My own children have all come through Catechesis, Elphine, as in everything, paving the way. Way back then, I didn't have any expectations and didn't have time for anything either and was just really grateful for her to meet Jesus, the Good Shepherd, in a special and beautiful space and to 'work' with so many materials made particularly for her and the other children. I count her current love of Jesus as the fruit of that time in the 3 to 6 year old Atrium and I am so so grateful for it. So also with all who have followed her. The teachers and the space and the time have been such a huge gift to their spiritual lives.
And then at the beginning of this year by the strange and seemingly incomphensible organization of God, I landed in the 3-6 year or Atrium myself, not as student, you will be relieved to know, but as Catechist. And so I have over this past year, finally, seen the "work" of the youngest child, so often read about but never observed first hand (by me).
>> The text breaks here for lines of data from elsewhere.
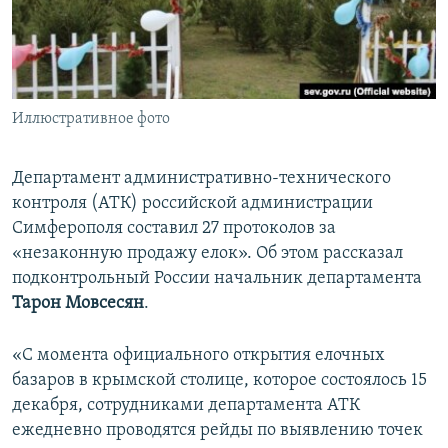
ПРИСОЕДИНЯЙТЕСЬ!
ПОБЕДИТЕЛЕЙ НЕ СУДЯТ?
КРЫМ.НЕПОКОРЕННЫЙ
ELIFBE
Иллюстративное фото
УКРАИНСКАЯ ПРОБЛЕМА КРЫМА
Все сайты RFE/RL
Департамент административно-технического
контроля (АТК) российской администрации
Симферополя составил 27 протоколов за
«незаконную продажу елок». Об этом рассказал
подконтрольный России начальник департамента
Тарон Мовсесян
.
«С момента официального открытия елочных
базаров в крымской столице, которое состоялось 15
декабря, сотрудниками департамента АТК
ежедневно проводятся рейды по выявлению точек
So, knowing academically what was supposed to happen, I rigorously followed the steps laid out, establishing a culture and method of common life in the space--walking quietly, talking quietly, rolling and unrolling mats, working on something and then returning it to its place before the next thing, watering the plant, carpet sweeping the floor, and so on.
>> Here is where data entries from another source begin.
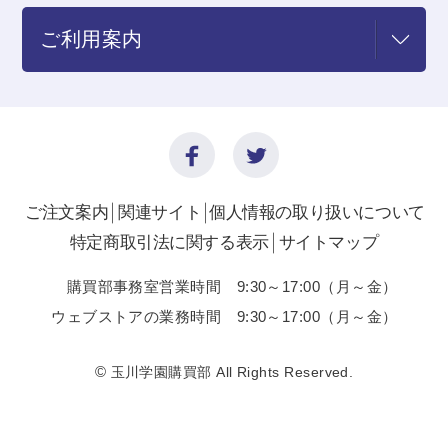
ご利用案内
ご注文案内
関連サイト
個人情報の取り扱いについて
特定商取引法に関する表示
サイトマップ
購買部事務室営業時間 9:30～17:00（月～金）
ウェブストアの業務時間 9:30～17:00（月～金）
©
玉川学園購買部 All Rights Reserved.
Having Marigold, who was cumbered in her speech at the beginning if the year, flower in contentment and joy particularly through the Work has been so interesting. She is 'at home'. She is restful. She gets out her folder and her mat and pastes and colors and then she puts it away and pours beans and then she might arrange flowers and then she takes all the little switch on 'candles' and lines them up and turns them on.
That she is not this restful at 'home' is also very interesting to me. Here, she beats and shouts her way into doing things she wants to do, many of them destructive. It's a clutter and a jumble here and even when there is 'work' for her that she wants to do, usually someone else is coming in and trying to ruin it for her. I don't feel particularly bad or guilty about this. We are a lot of people doing all our own things and the little ones, as far as I am concerned, are welcome to beat their way into everyone's attention, as long as they don't literally beat each other. I'm making it sound worse than it is. Right now, for example, Marigold is industriously coloring in her school book while everyone else also works. But still, there's a definite edge to her chin as she goes about it.
Unfortunately for all of us, this is just going to have to be Part One because I myself also have actual work to do and I haven't completed my own thought. But do not despair, I'll probably back to this subject sometime again before we all die.